Wer sich in diesen Februartagen im Stadtraum umgesehen hat, wird wohl zu dem Schluss kommen, dass allein das zweite Ziel erreicht worden ist. Die Bilder selbst illustrieren in einem Wüstenszenario, das in der Lichtführung bewusst im Diffusen verbleibt, eine fast mönchische Form der Vita Contemplativa. Kontrapunktisch zur Hektik des Straßenverkehrs und zum mobilen Charakter des Kaufobjekts wird der Auris durchweg als ein privilegierter Rückzugsbereich ausgewiesen, in dem endlich Ruhe herrscht. Semiotiker würden in der Tradition von Roland Barthes unschwer die einzelnen Parameter ausfindig machen, mit denen der Mythos des Auris als Objekt der Stille inszeniert wird. Der Blick zurück, der sich auf fast allen Plakatmotiven wiederfindet, hat hierbei auch eine zeitliche Komponente. In der Bild- und Figurenanlage finden sich deutliche Anleihen aus der romantischen Landschaftsmalerei des 19. Jahrhunderts. Das Ergebnis ist denn auch eher konservativ und optisches Wellness. Selbst der Wüstensand entpuppt sich bei näherer Betrachtung als harmlos filzartiger Teppich, auf den man sich ohne Reue hinsetzen kann.

Dass das Gleichmaß der Auris-Plakate im Stadtraum nicht zu einer visuell erschlagenden wie langweiligen Monokultur geführt hat, verdankt sich den virtuosen Einfällen der Düsseldorfer Kreativagentur BMZ+more, die die Spielwiese der verschiedenen Out-of-Home-Media erstmals genutzt hat, um eine bezugsreiche Matrix zu installieren. An Ausfallstraßen sind etwa bis zu vierzehn nebeneinander platzierte 18/1-Plakate mit verschiedenen Motiven versehen worden. Das Ergebnis ist eine Wüstenlandschaft in atemberaubendem Cinemaskop-Format. Daneben wurden Citylight-Poster und Megalights als so genannte Wechsler aktiviert. Zwei oder drei Motive rollen automatisch von oben nach unten und von unten nach oben. Selbst ein Bungeespringer traut da nicht mehr seinen Augen. Noch nie wurde eine Aktivierung des Blicks im Stadtbild so allgegenwärtig forciert, noch nie die Potenz des Großflächenplakats so gekonnt ausgespielt. Es liegt auf der Hand, dass die Bildkampagne durch Radio- und TV-Spots flankiert werden, die nochmals die Aufmerksamkeit erhöhen sollen. Crossmedial, heißt das in Agentursprache.
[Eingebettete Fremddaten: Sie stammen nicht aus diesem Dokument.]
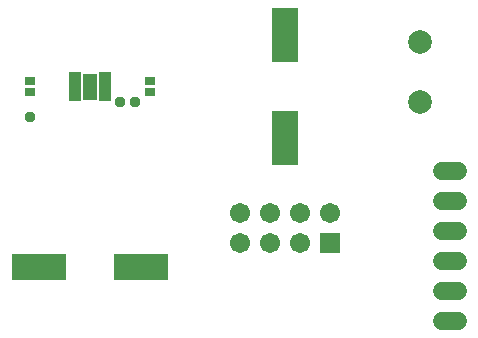
<source format=gbr>
G04 EAGLE Gerber RS-274X export*
G75*
%MOMM*%
%FSLAX34Y34*%
%LPD*%
%INSoldermask Top*%
%IPPOS*%
%AMOC8*
5,1,8,0,0,1.08239X$1,22.5*%
G01*
G04 Define Apertures*
%ADD10R,0.932300X0.763200*%
%ADD11R,1.153200X2.203200*%
%ADD12R,1.003200X0.483200*%
%ADD13R,0.832300X0.763200*%
%ADD14R,4.618900X2.318500*%
%ADD15C,2.003200*%
%ADD16R,2.318500X4.618900*%
%ADD17C,1.703200*%
%ADD18R,1.703200X1.703200*%
%ADD19C,1.524000*%
%ADD20C,0.959600*%
D10*
X139700Y223754D03*
X139700Y233446D03*
D11*
X88900Y228600D03*
D12*
X101400Y228600D03*
X76400Y228600D03*
X76400Y233600D03*
X76400Y223600D03*
X76400Y238600D03*
X76400Y218600D03*
X101400Y218600D03*
X101400Y223600D03*
X101400Y233600D03*
X101400Y238600D03*
D13*
X38100Y233446D03*
X38100Y223754D03*
D14*
X45373Y76200D03*
X132427Y76200D03*
D15*
X368300Y266700D03*
X368300Y215900D03*
D16*
X254000Y272127D03*
X254000Y185073D03*
D17*
X215900Y95800D03*
X241300Y95800D03*
X266700Y95800D03*
D18*
X292100Y95800D03*
D17*
X292100Y121200D03*
X266700Y121200D03*
X241300Y121200D03*
X215900Y121200D03*
D19*
X387096Y157226D02*
X400304Y157226D01*
X400304Y131826D02*
X387096Y131826D01*
X387096Y106426D02*
X400304Y106426D01*
X400304Y81026D02*
X387096Y81026D01*
X387096Y55626D02*
X400304Y55626D01*
X400304Y30226D02*
X387096Y30226D01*
D20*
X114300Y215900D03*
X127000Y215900D03*
X38100Y203200D03*
M02*

</source>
So ist die Auris-Kampagne eine Outdoor-Performance der Superlative. Die Ausstellung im Außenraum soll, so heißt es, rund 25 Millionen Euro gekostet haben; was bei derzeitigem Marktwert fünfzehneinhalb verkauften Gurskybildern entspricht. Man munkelt bereits, dass VW und Mercedes im Plakat demnächst mit einer Gegenoffensive aufwarten werden. Es stehen offenbar auch güldene Zeiten dem Großflächenplakat bevor, das einstmals als Königsdiziplin des Bildes gepriesen wurde und dennoch rezessionsbedingt in den letzten Jahren vor sich hindümpelte.
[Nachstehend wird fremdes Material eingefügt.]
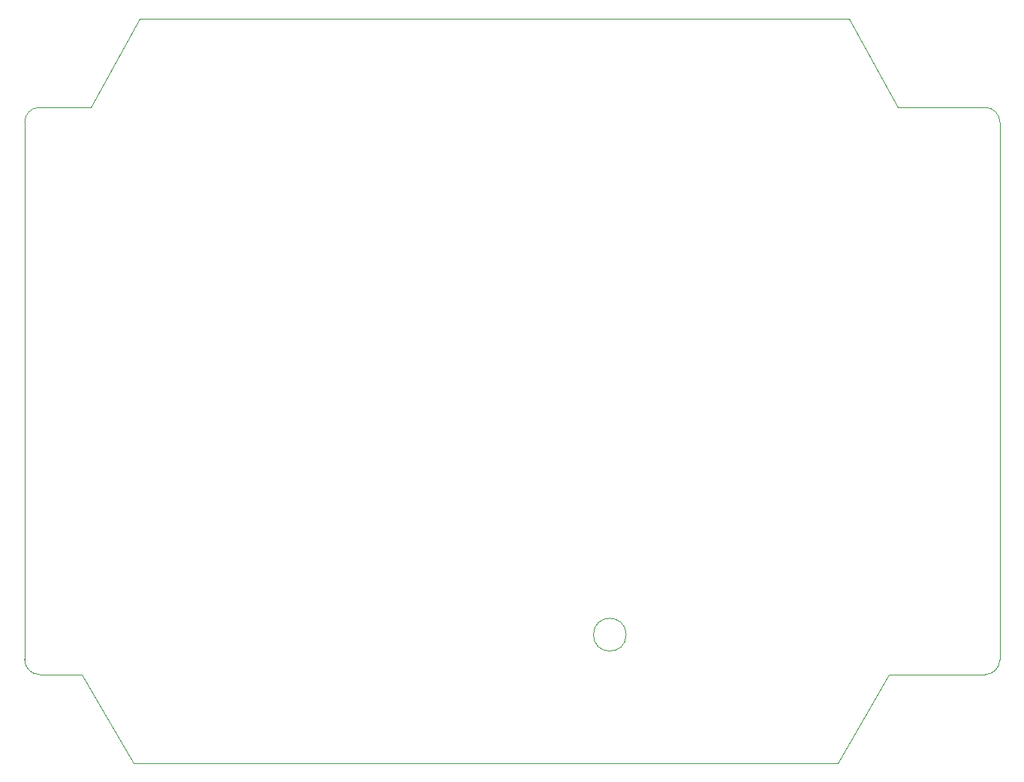
<source format=gm1>
G04 #@! TF.GenerationSoftware,KiCad,Pcbnew,9.0.4*
G04 #@! TF.CreationDate,2025-09-11T10:43:24+07:00*
G04 #@! TF.ProjectId,BreakoutBoard,42726561-6b6f-4757-9442-6f6172642e6b,rev?*
G04 #@! TF.SameCoordinates,Original*
G04 #@! TF.FileFunction,Profile,NP*
%FSLAX46Y46*%
G04 Gerber Fmt 4.6, Leading zero omitted, Abs format (unit mm)*
G04 Created by KiCad (PCBNEW 9.0.4) date 2025-09-11 10:43:24*
%MOMM*%
%LPD*%
G01*
G04 APERTURE LIST*
G04 #@! TA.AperFunction,Profile*
%ADD10C,0.038100*%
G04 #@! TD*
G04 APERTURE END LIST*
D10*
X105269231Y-119000000D02*
X184730769Y-119000000D01*
X203000000Y-107300000D02*
X203000000Y-46700000D01*
X186000000Y-35000000D02*
X191500000Y-45000000D01*
X184730769Y-119000000D02*
X190500000Y-109000000D01*
X106000000Y-35000000D02*
X186000000Y-35000000D01*
X160850000Y-104500000D02*
G75*
G02*
X157150000Y-104500000I-1850000J0D01*
G01*
X157150000Y-104500000D02*
G75*
G02*
X160850000Y-104500000I1850000J0D01*
G01*
X100500000Y-45000000D02*
X94700000Y-45000000D01*
X201300000Y-45000000D02*
G75*
G02*
X203000000Y-46700000I0J-1700000D01*
G01*
X94700000Y-109000000D02*
G75*
G02*
X93000000Y-107300000I0J1700000D01*
G01*
X94700000Y-109000000D02*
X99500000Y-109000000D01*
X93000000Y-46700000D02*
X93000000Y-107300000D01*
X99500000Y-109000000D02*
X105269231Y-119000000D01*
X203000000Y-107300000D02*
G75*
G02*
X201300000Y-109000000I-1700000J0D01*
G01*
X93000000Y-46700000D02*
G75*
G02*
X94700000Y-45000000I1700000J0D01*
G01*
X201300000Y-45000000D02*
X191500000Y-45000000D01*
X190500000Y-109000000D02*
X201300000Y-109000000D01*
X100500000Y-45000000D02*
X106000000Y-35000000D01*
M02*

</source>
Übrigens, die wenigsten wissen, dass auch Andreas Gursky zwischenzeitlich einmal mit dem Großflächenplakat gearbeitet hat. Das war im Jahr 2002, als er sein erstes digital manipuliertes Rheinbild für eine SPD-Werbung in Düsseldorf hängen ließ, die Auflage betrug damals fünf. Man darf wohl mutmaßen, dass auch er dem Großformat nicht widerstehen konnte.